Assignment:
Wherever a line in the records below contains "been", copy that line.

[Collection entries]
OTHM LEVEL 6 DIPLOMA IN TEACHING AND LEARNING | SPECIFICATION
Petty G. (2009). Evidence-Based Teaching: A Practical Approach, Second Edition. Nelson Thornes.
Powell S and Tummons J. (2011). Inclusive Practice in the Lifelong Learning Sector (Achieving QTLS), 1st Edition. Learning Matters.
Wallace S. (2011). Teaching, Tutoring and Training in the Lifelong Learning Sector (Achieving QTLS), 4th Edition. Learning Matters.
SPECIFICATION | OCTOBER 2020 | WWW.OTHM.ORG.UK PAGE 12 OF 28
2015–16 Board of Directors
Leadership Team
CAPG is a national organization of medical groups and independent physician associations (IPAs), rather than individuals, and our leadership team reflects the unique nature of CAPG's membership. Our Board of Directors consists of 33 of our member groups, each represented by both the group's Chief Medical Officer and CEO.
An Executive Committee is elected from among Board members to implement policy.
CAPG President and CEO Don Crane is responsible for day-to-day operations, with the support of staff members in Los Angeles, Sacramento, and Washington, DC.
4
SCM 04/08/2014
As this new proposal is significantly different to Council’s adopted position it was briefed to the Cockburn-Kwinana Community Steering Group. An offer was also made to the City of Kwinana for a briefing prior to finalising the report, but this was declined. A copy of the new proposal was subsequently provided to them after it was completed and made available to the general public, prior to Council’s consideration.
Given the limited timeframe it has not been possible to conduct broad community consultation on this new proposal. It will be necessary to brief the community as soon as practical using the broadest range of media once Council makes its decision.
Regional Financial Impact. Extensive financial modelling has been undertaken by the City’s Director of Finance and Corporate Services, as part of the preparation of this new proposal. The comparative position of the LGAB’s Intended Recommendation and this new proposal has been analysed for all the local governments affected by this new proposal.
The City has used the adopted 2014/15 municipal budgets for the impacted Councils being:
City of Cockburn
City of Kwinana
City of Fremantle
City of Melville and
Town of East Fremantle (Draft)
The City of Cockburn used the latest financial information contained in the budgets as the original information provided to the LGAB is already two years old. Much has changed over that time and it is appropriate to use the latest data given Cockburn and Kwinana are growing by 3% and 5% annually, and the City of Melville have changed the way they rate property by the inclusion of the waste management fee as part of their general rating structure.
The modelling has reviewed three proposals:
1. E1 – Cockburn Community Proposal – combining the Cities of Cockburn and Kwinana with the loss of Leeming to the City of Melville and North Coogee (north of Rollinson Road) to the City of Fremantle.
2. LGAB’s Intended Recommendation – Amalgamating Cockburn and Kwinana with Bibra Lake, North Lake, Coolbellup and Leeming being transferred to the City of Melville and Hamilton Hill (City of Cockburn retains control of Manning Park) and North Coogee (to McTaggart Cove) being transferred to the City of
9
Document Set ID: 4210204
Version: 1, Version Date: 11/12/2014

Response area:
Given the limited timeframe it has not been possible to conduct broad community consultation on this new proposal. It will be necessary to brief the community as soon as practical using the broadest range of media once Council makes its decision.
Regional Financial Impact. Extensive financial modelling has been undertaken by the City’s Director of Finance and Corporate Services, as part of the preparation of this new proposal. The comparative position of the LGAB’s Intended Recommendation and this new proposal has been analysed for all the local governments affected by this new proposal.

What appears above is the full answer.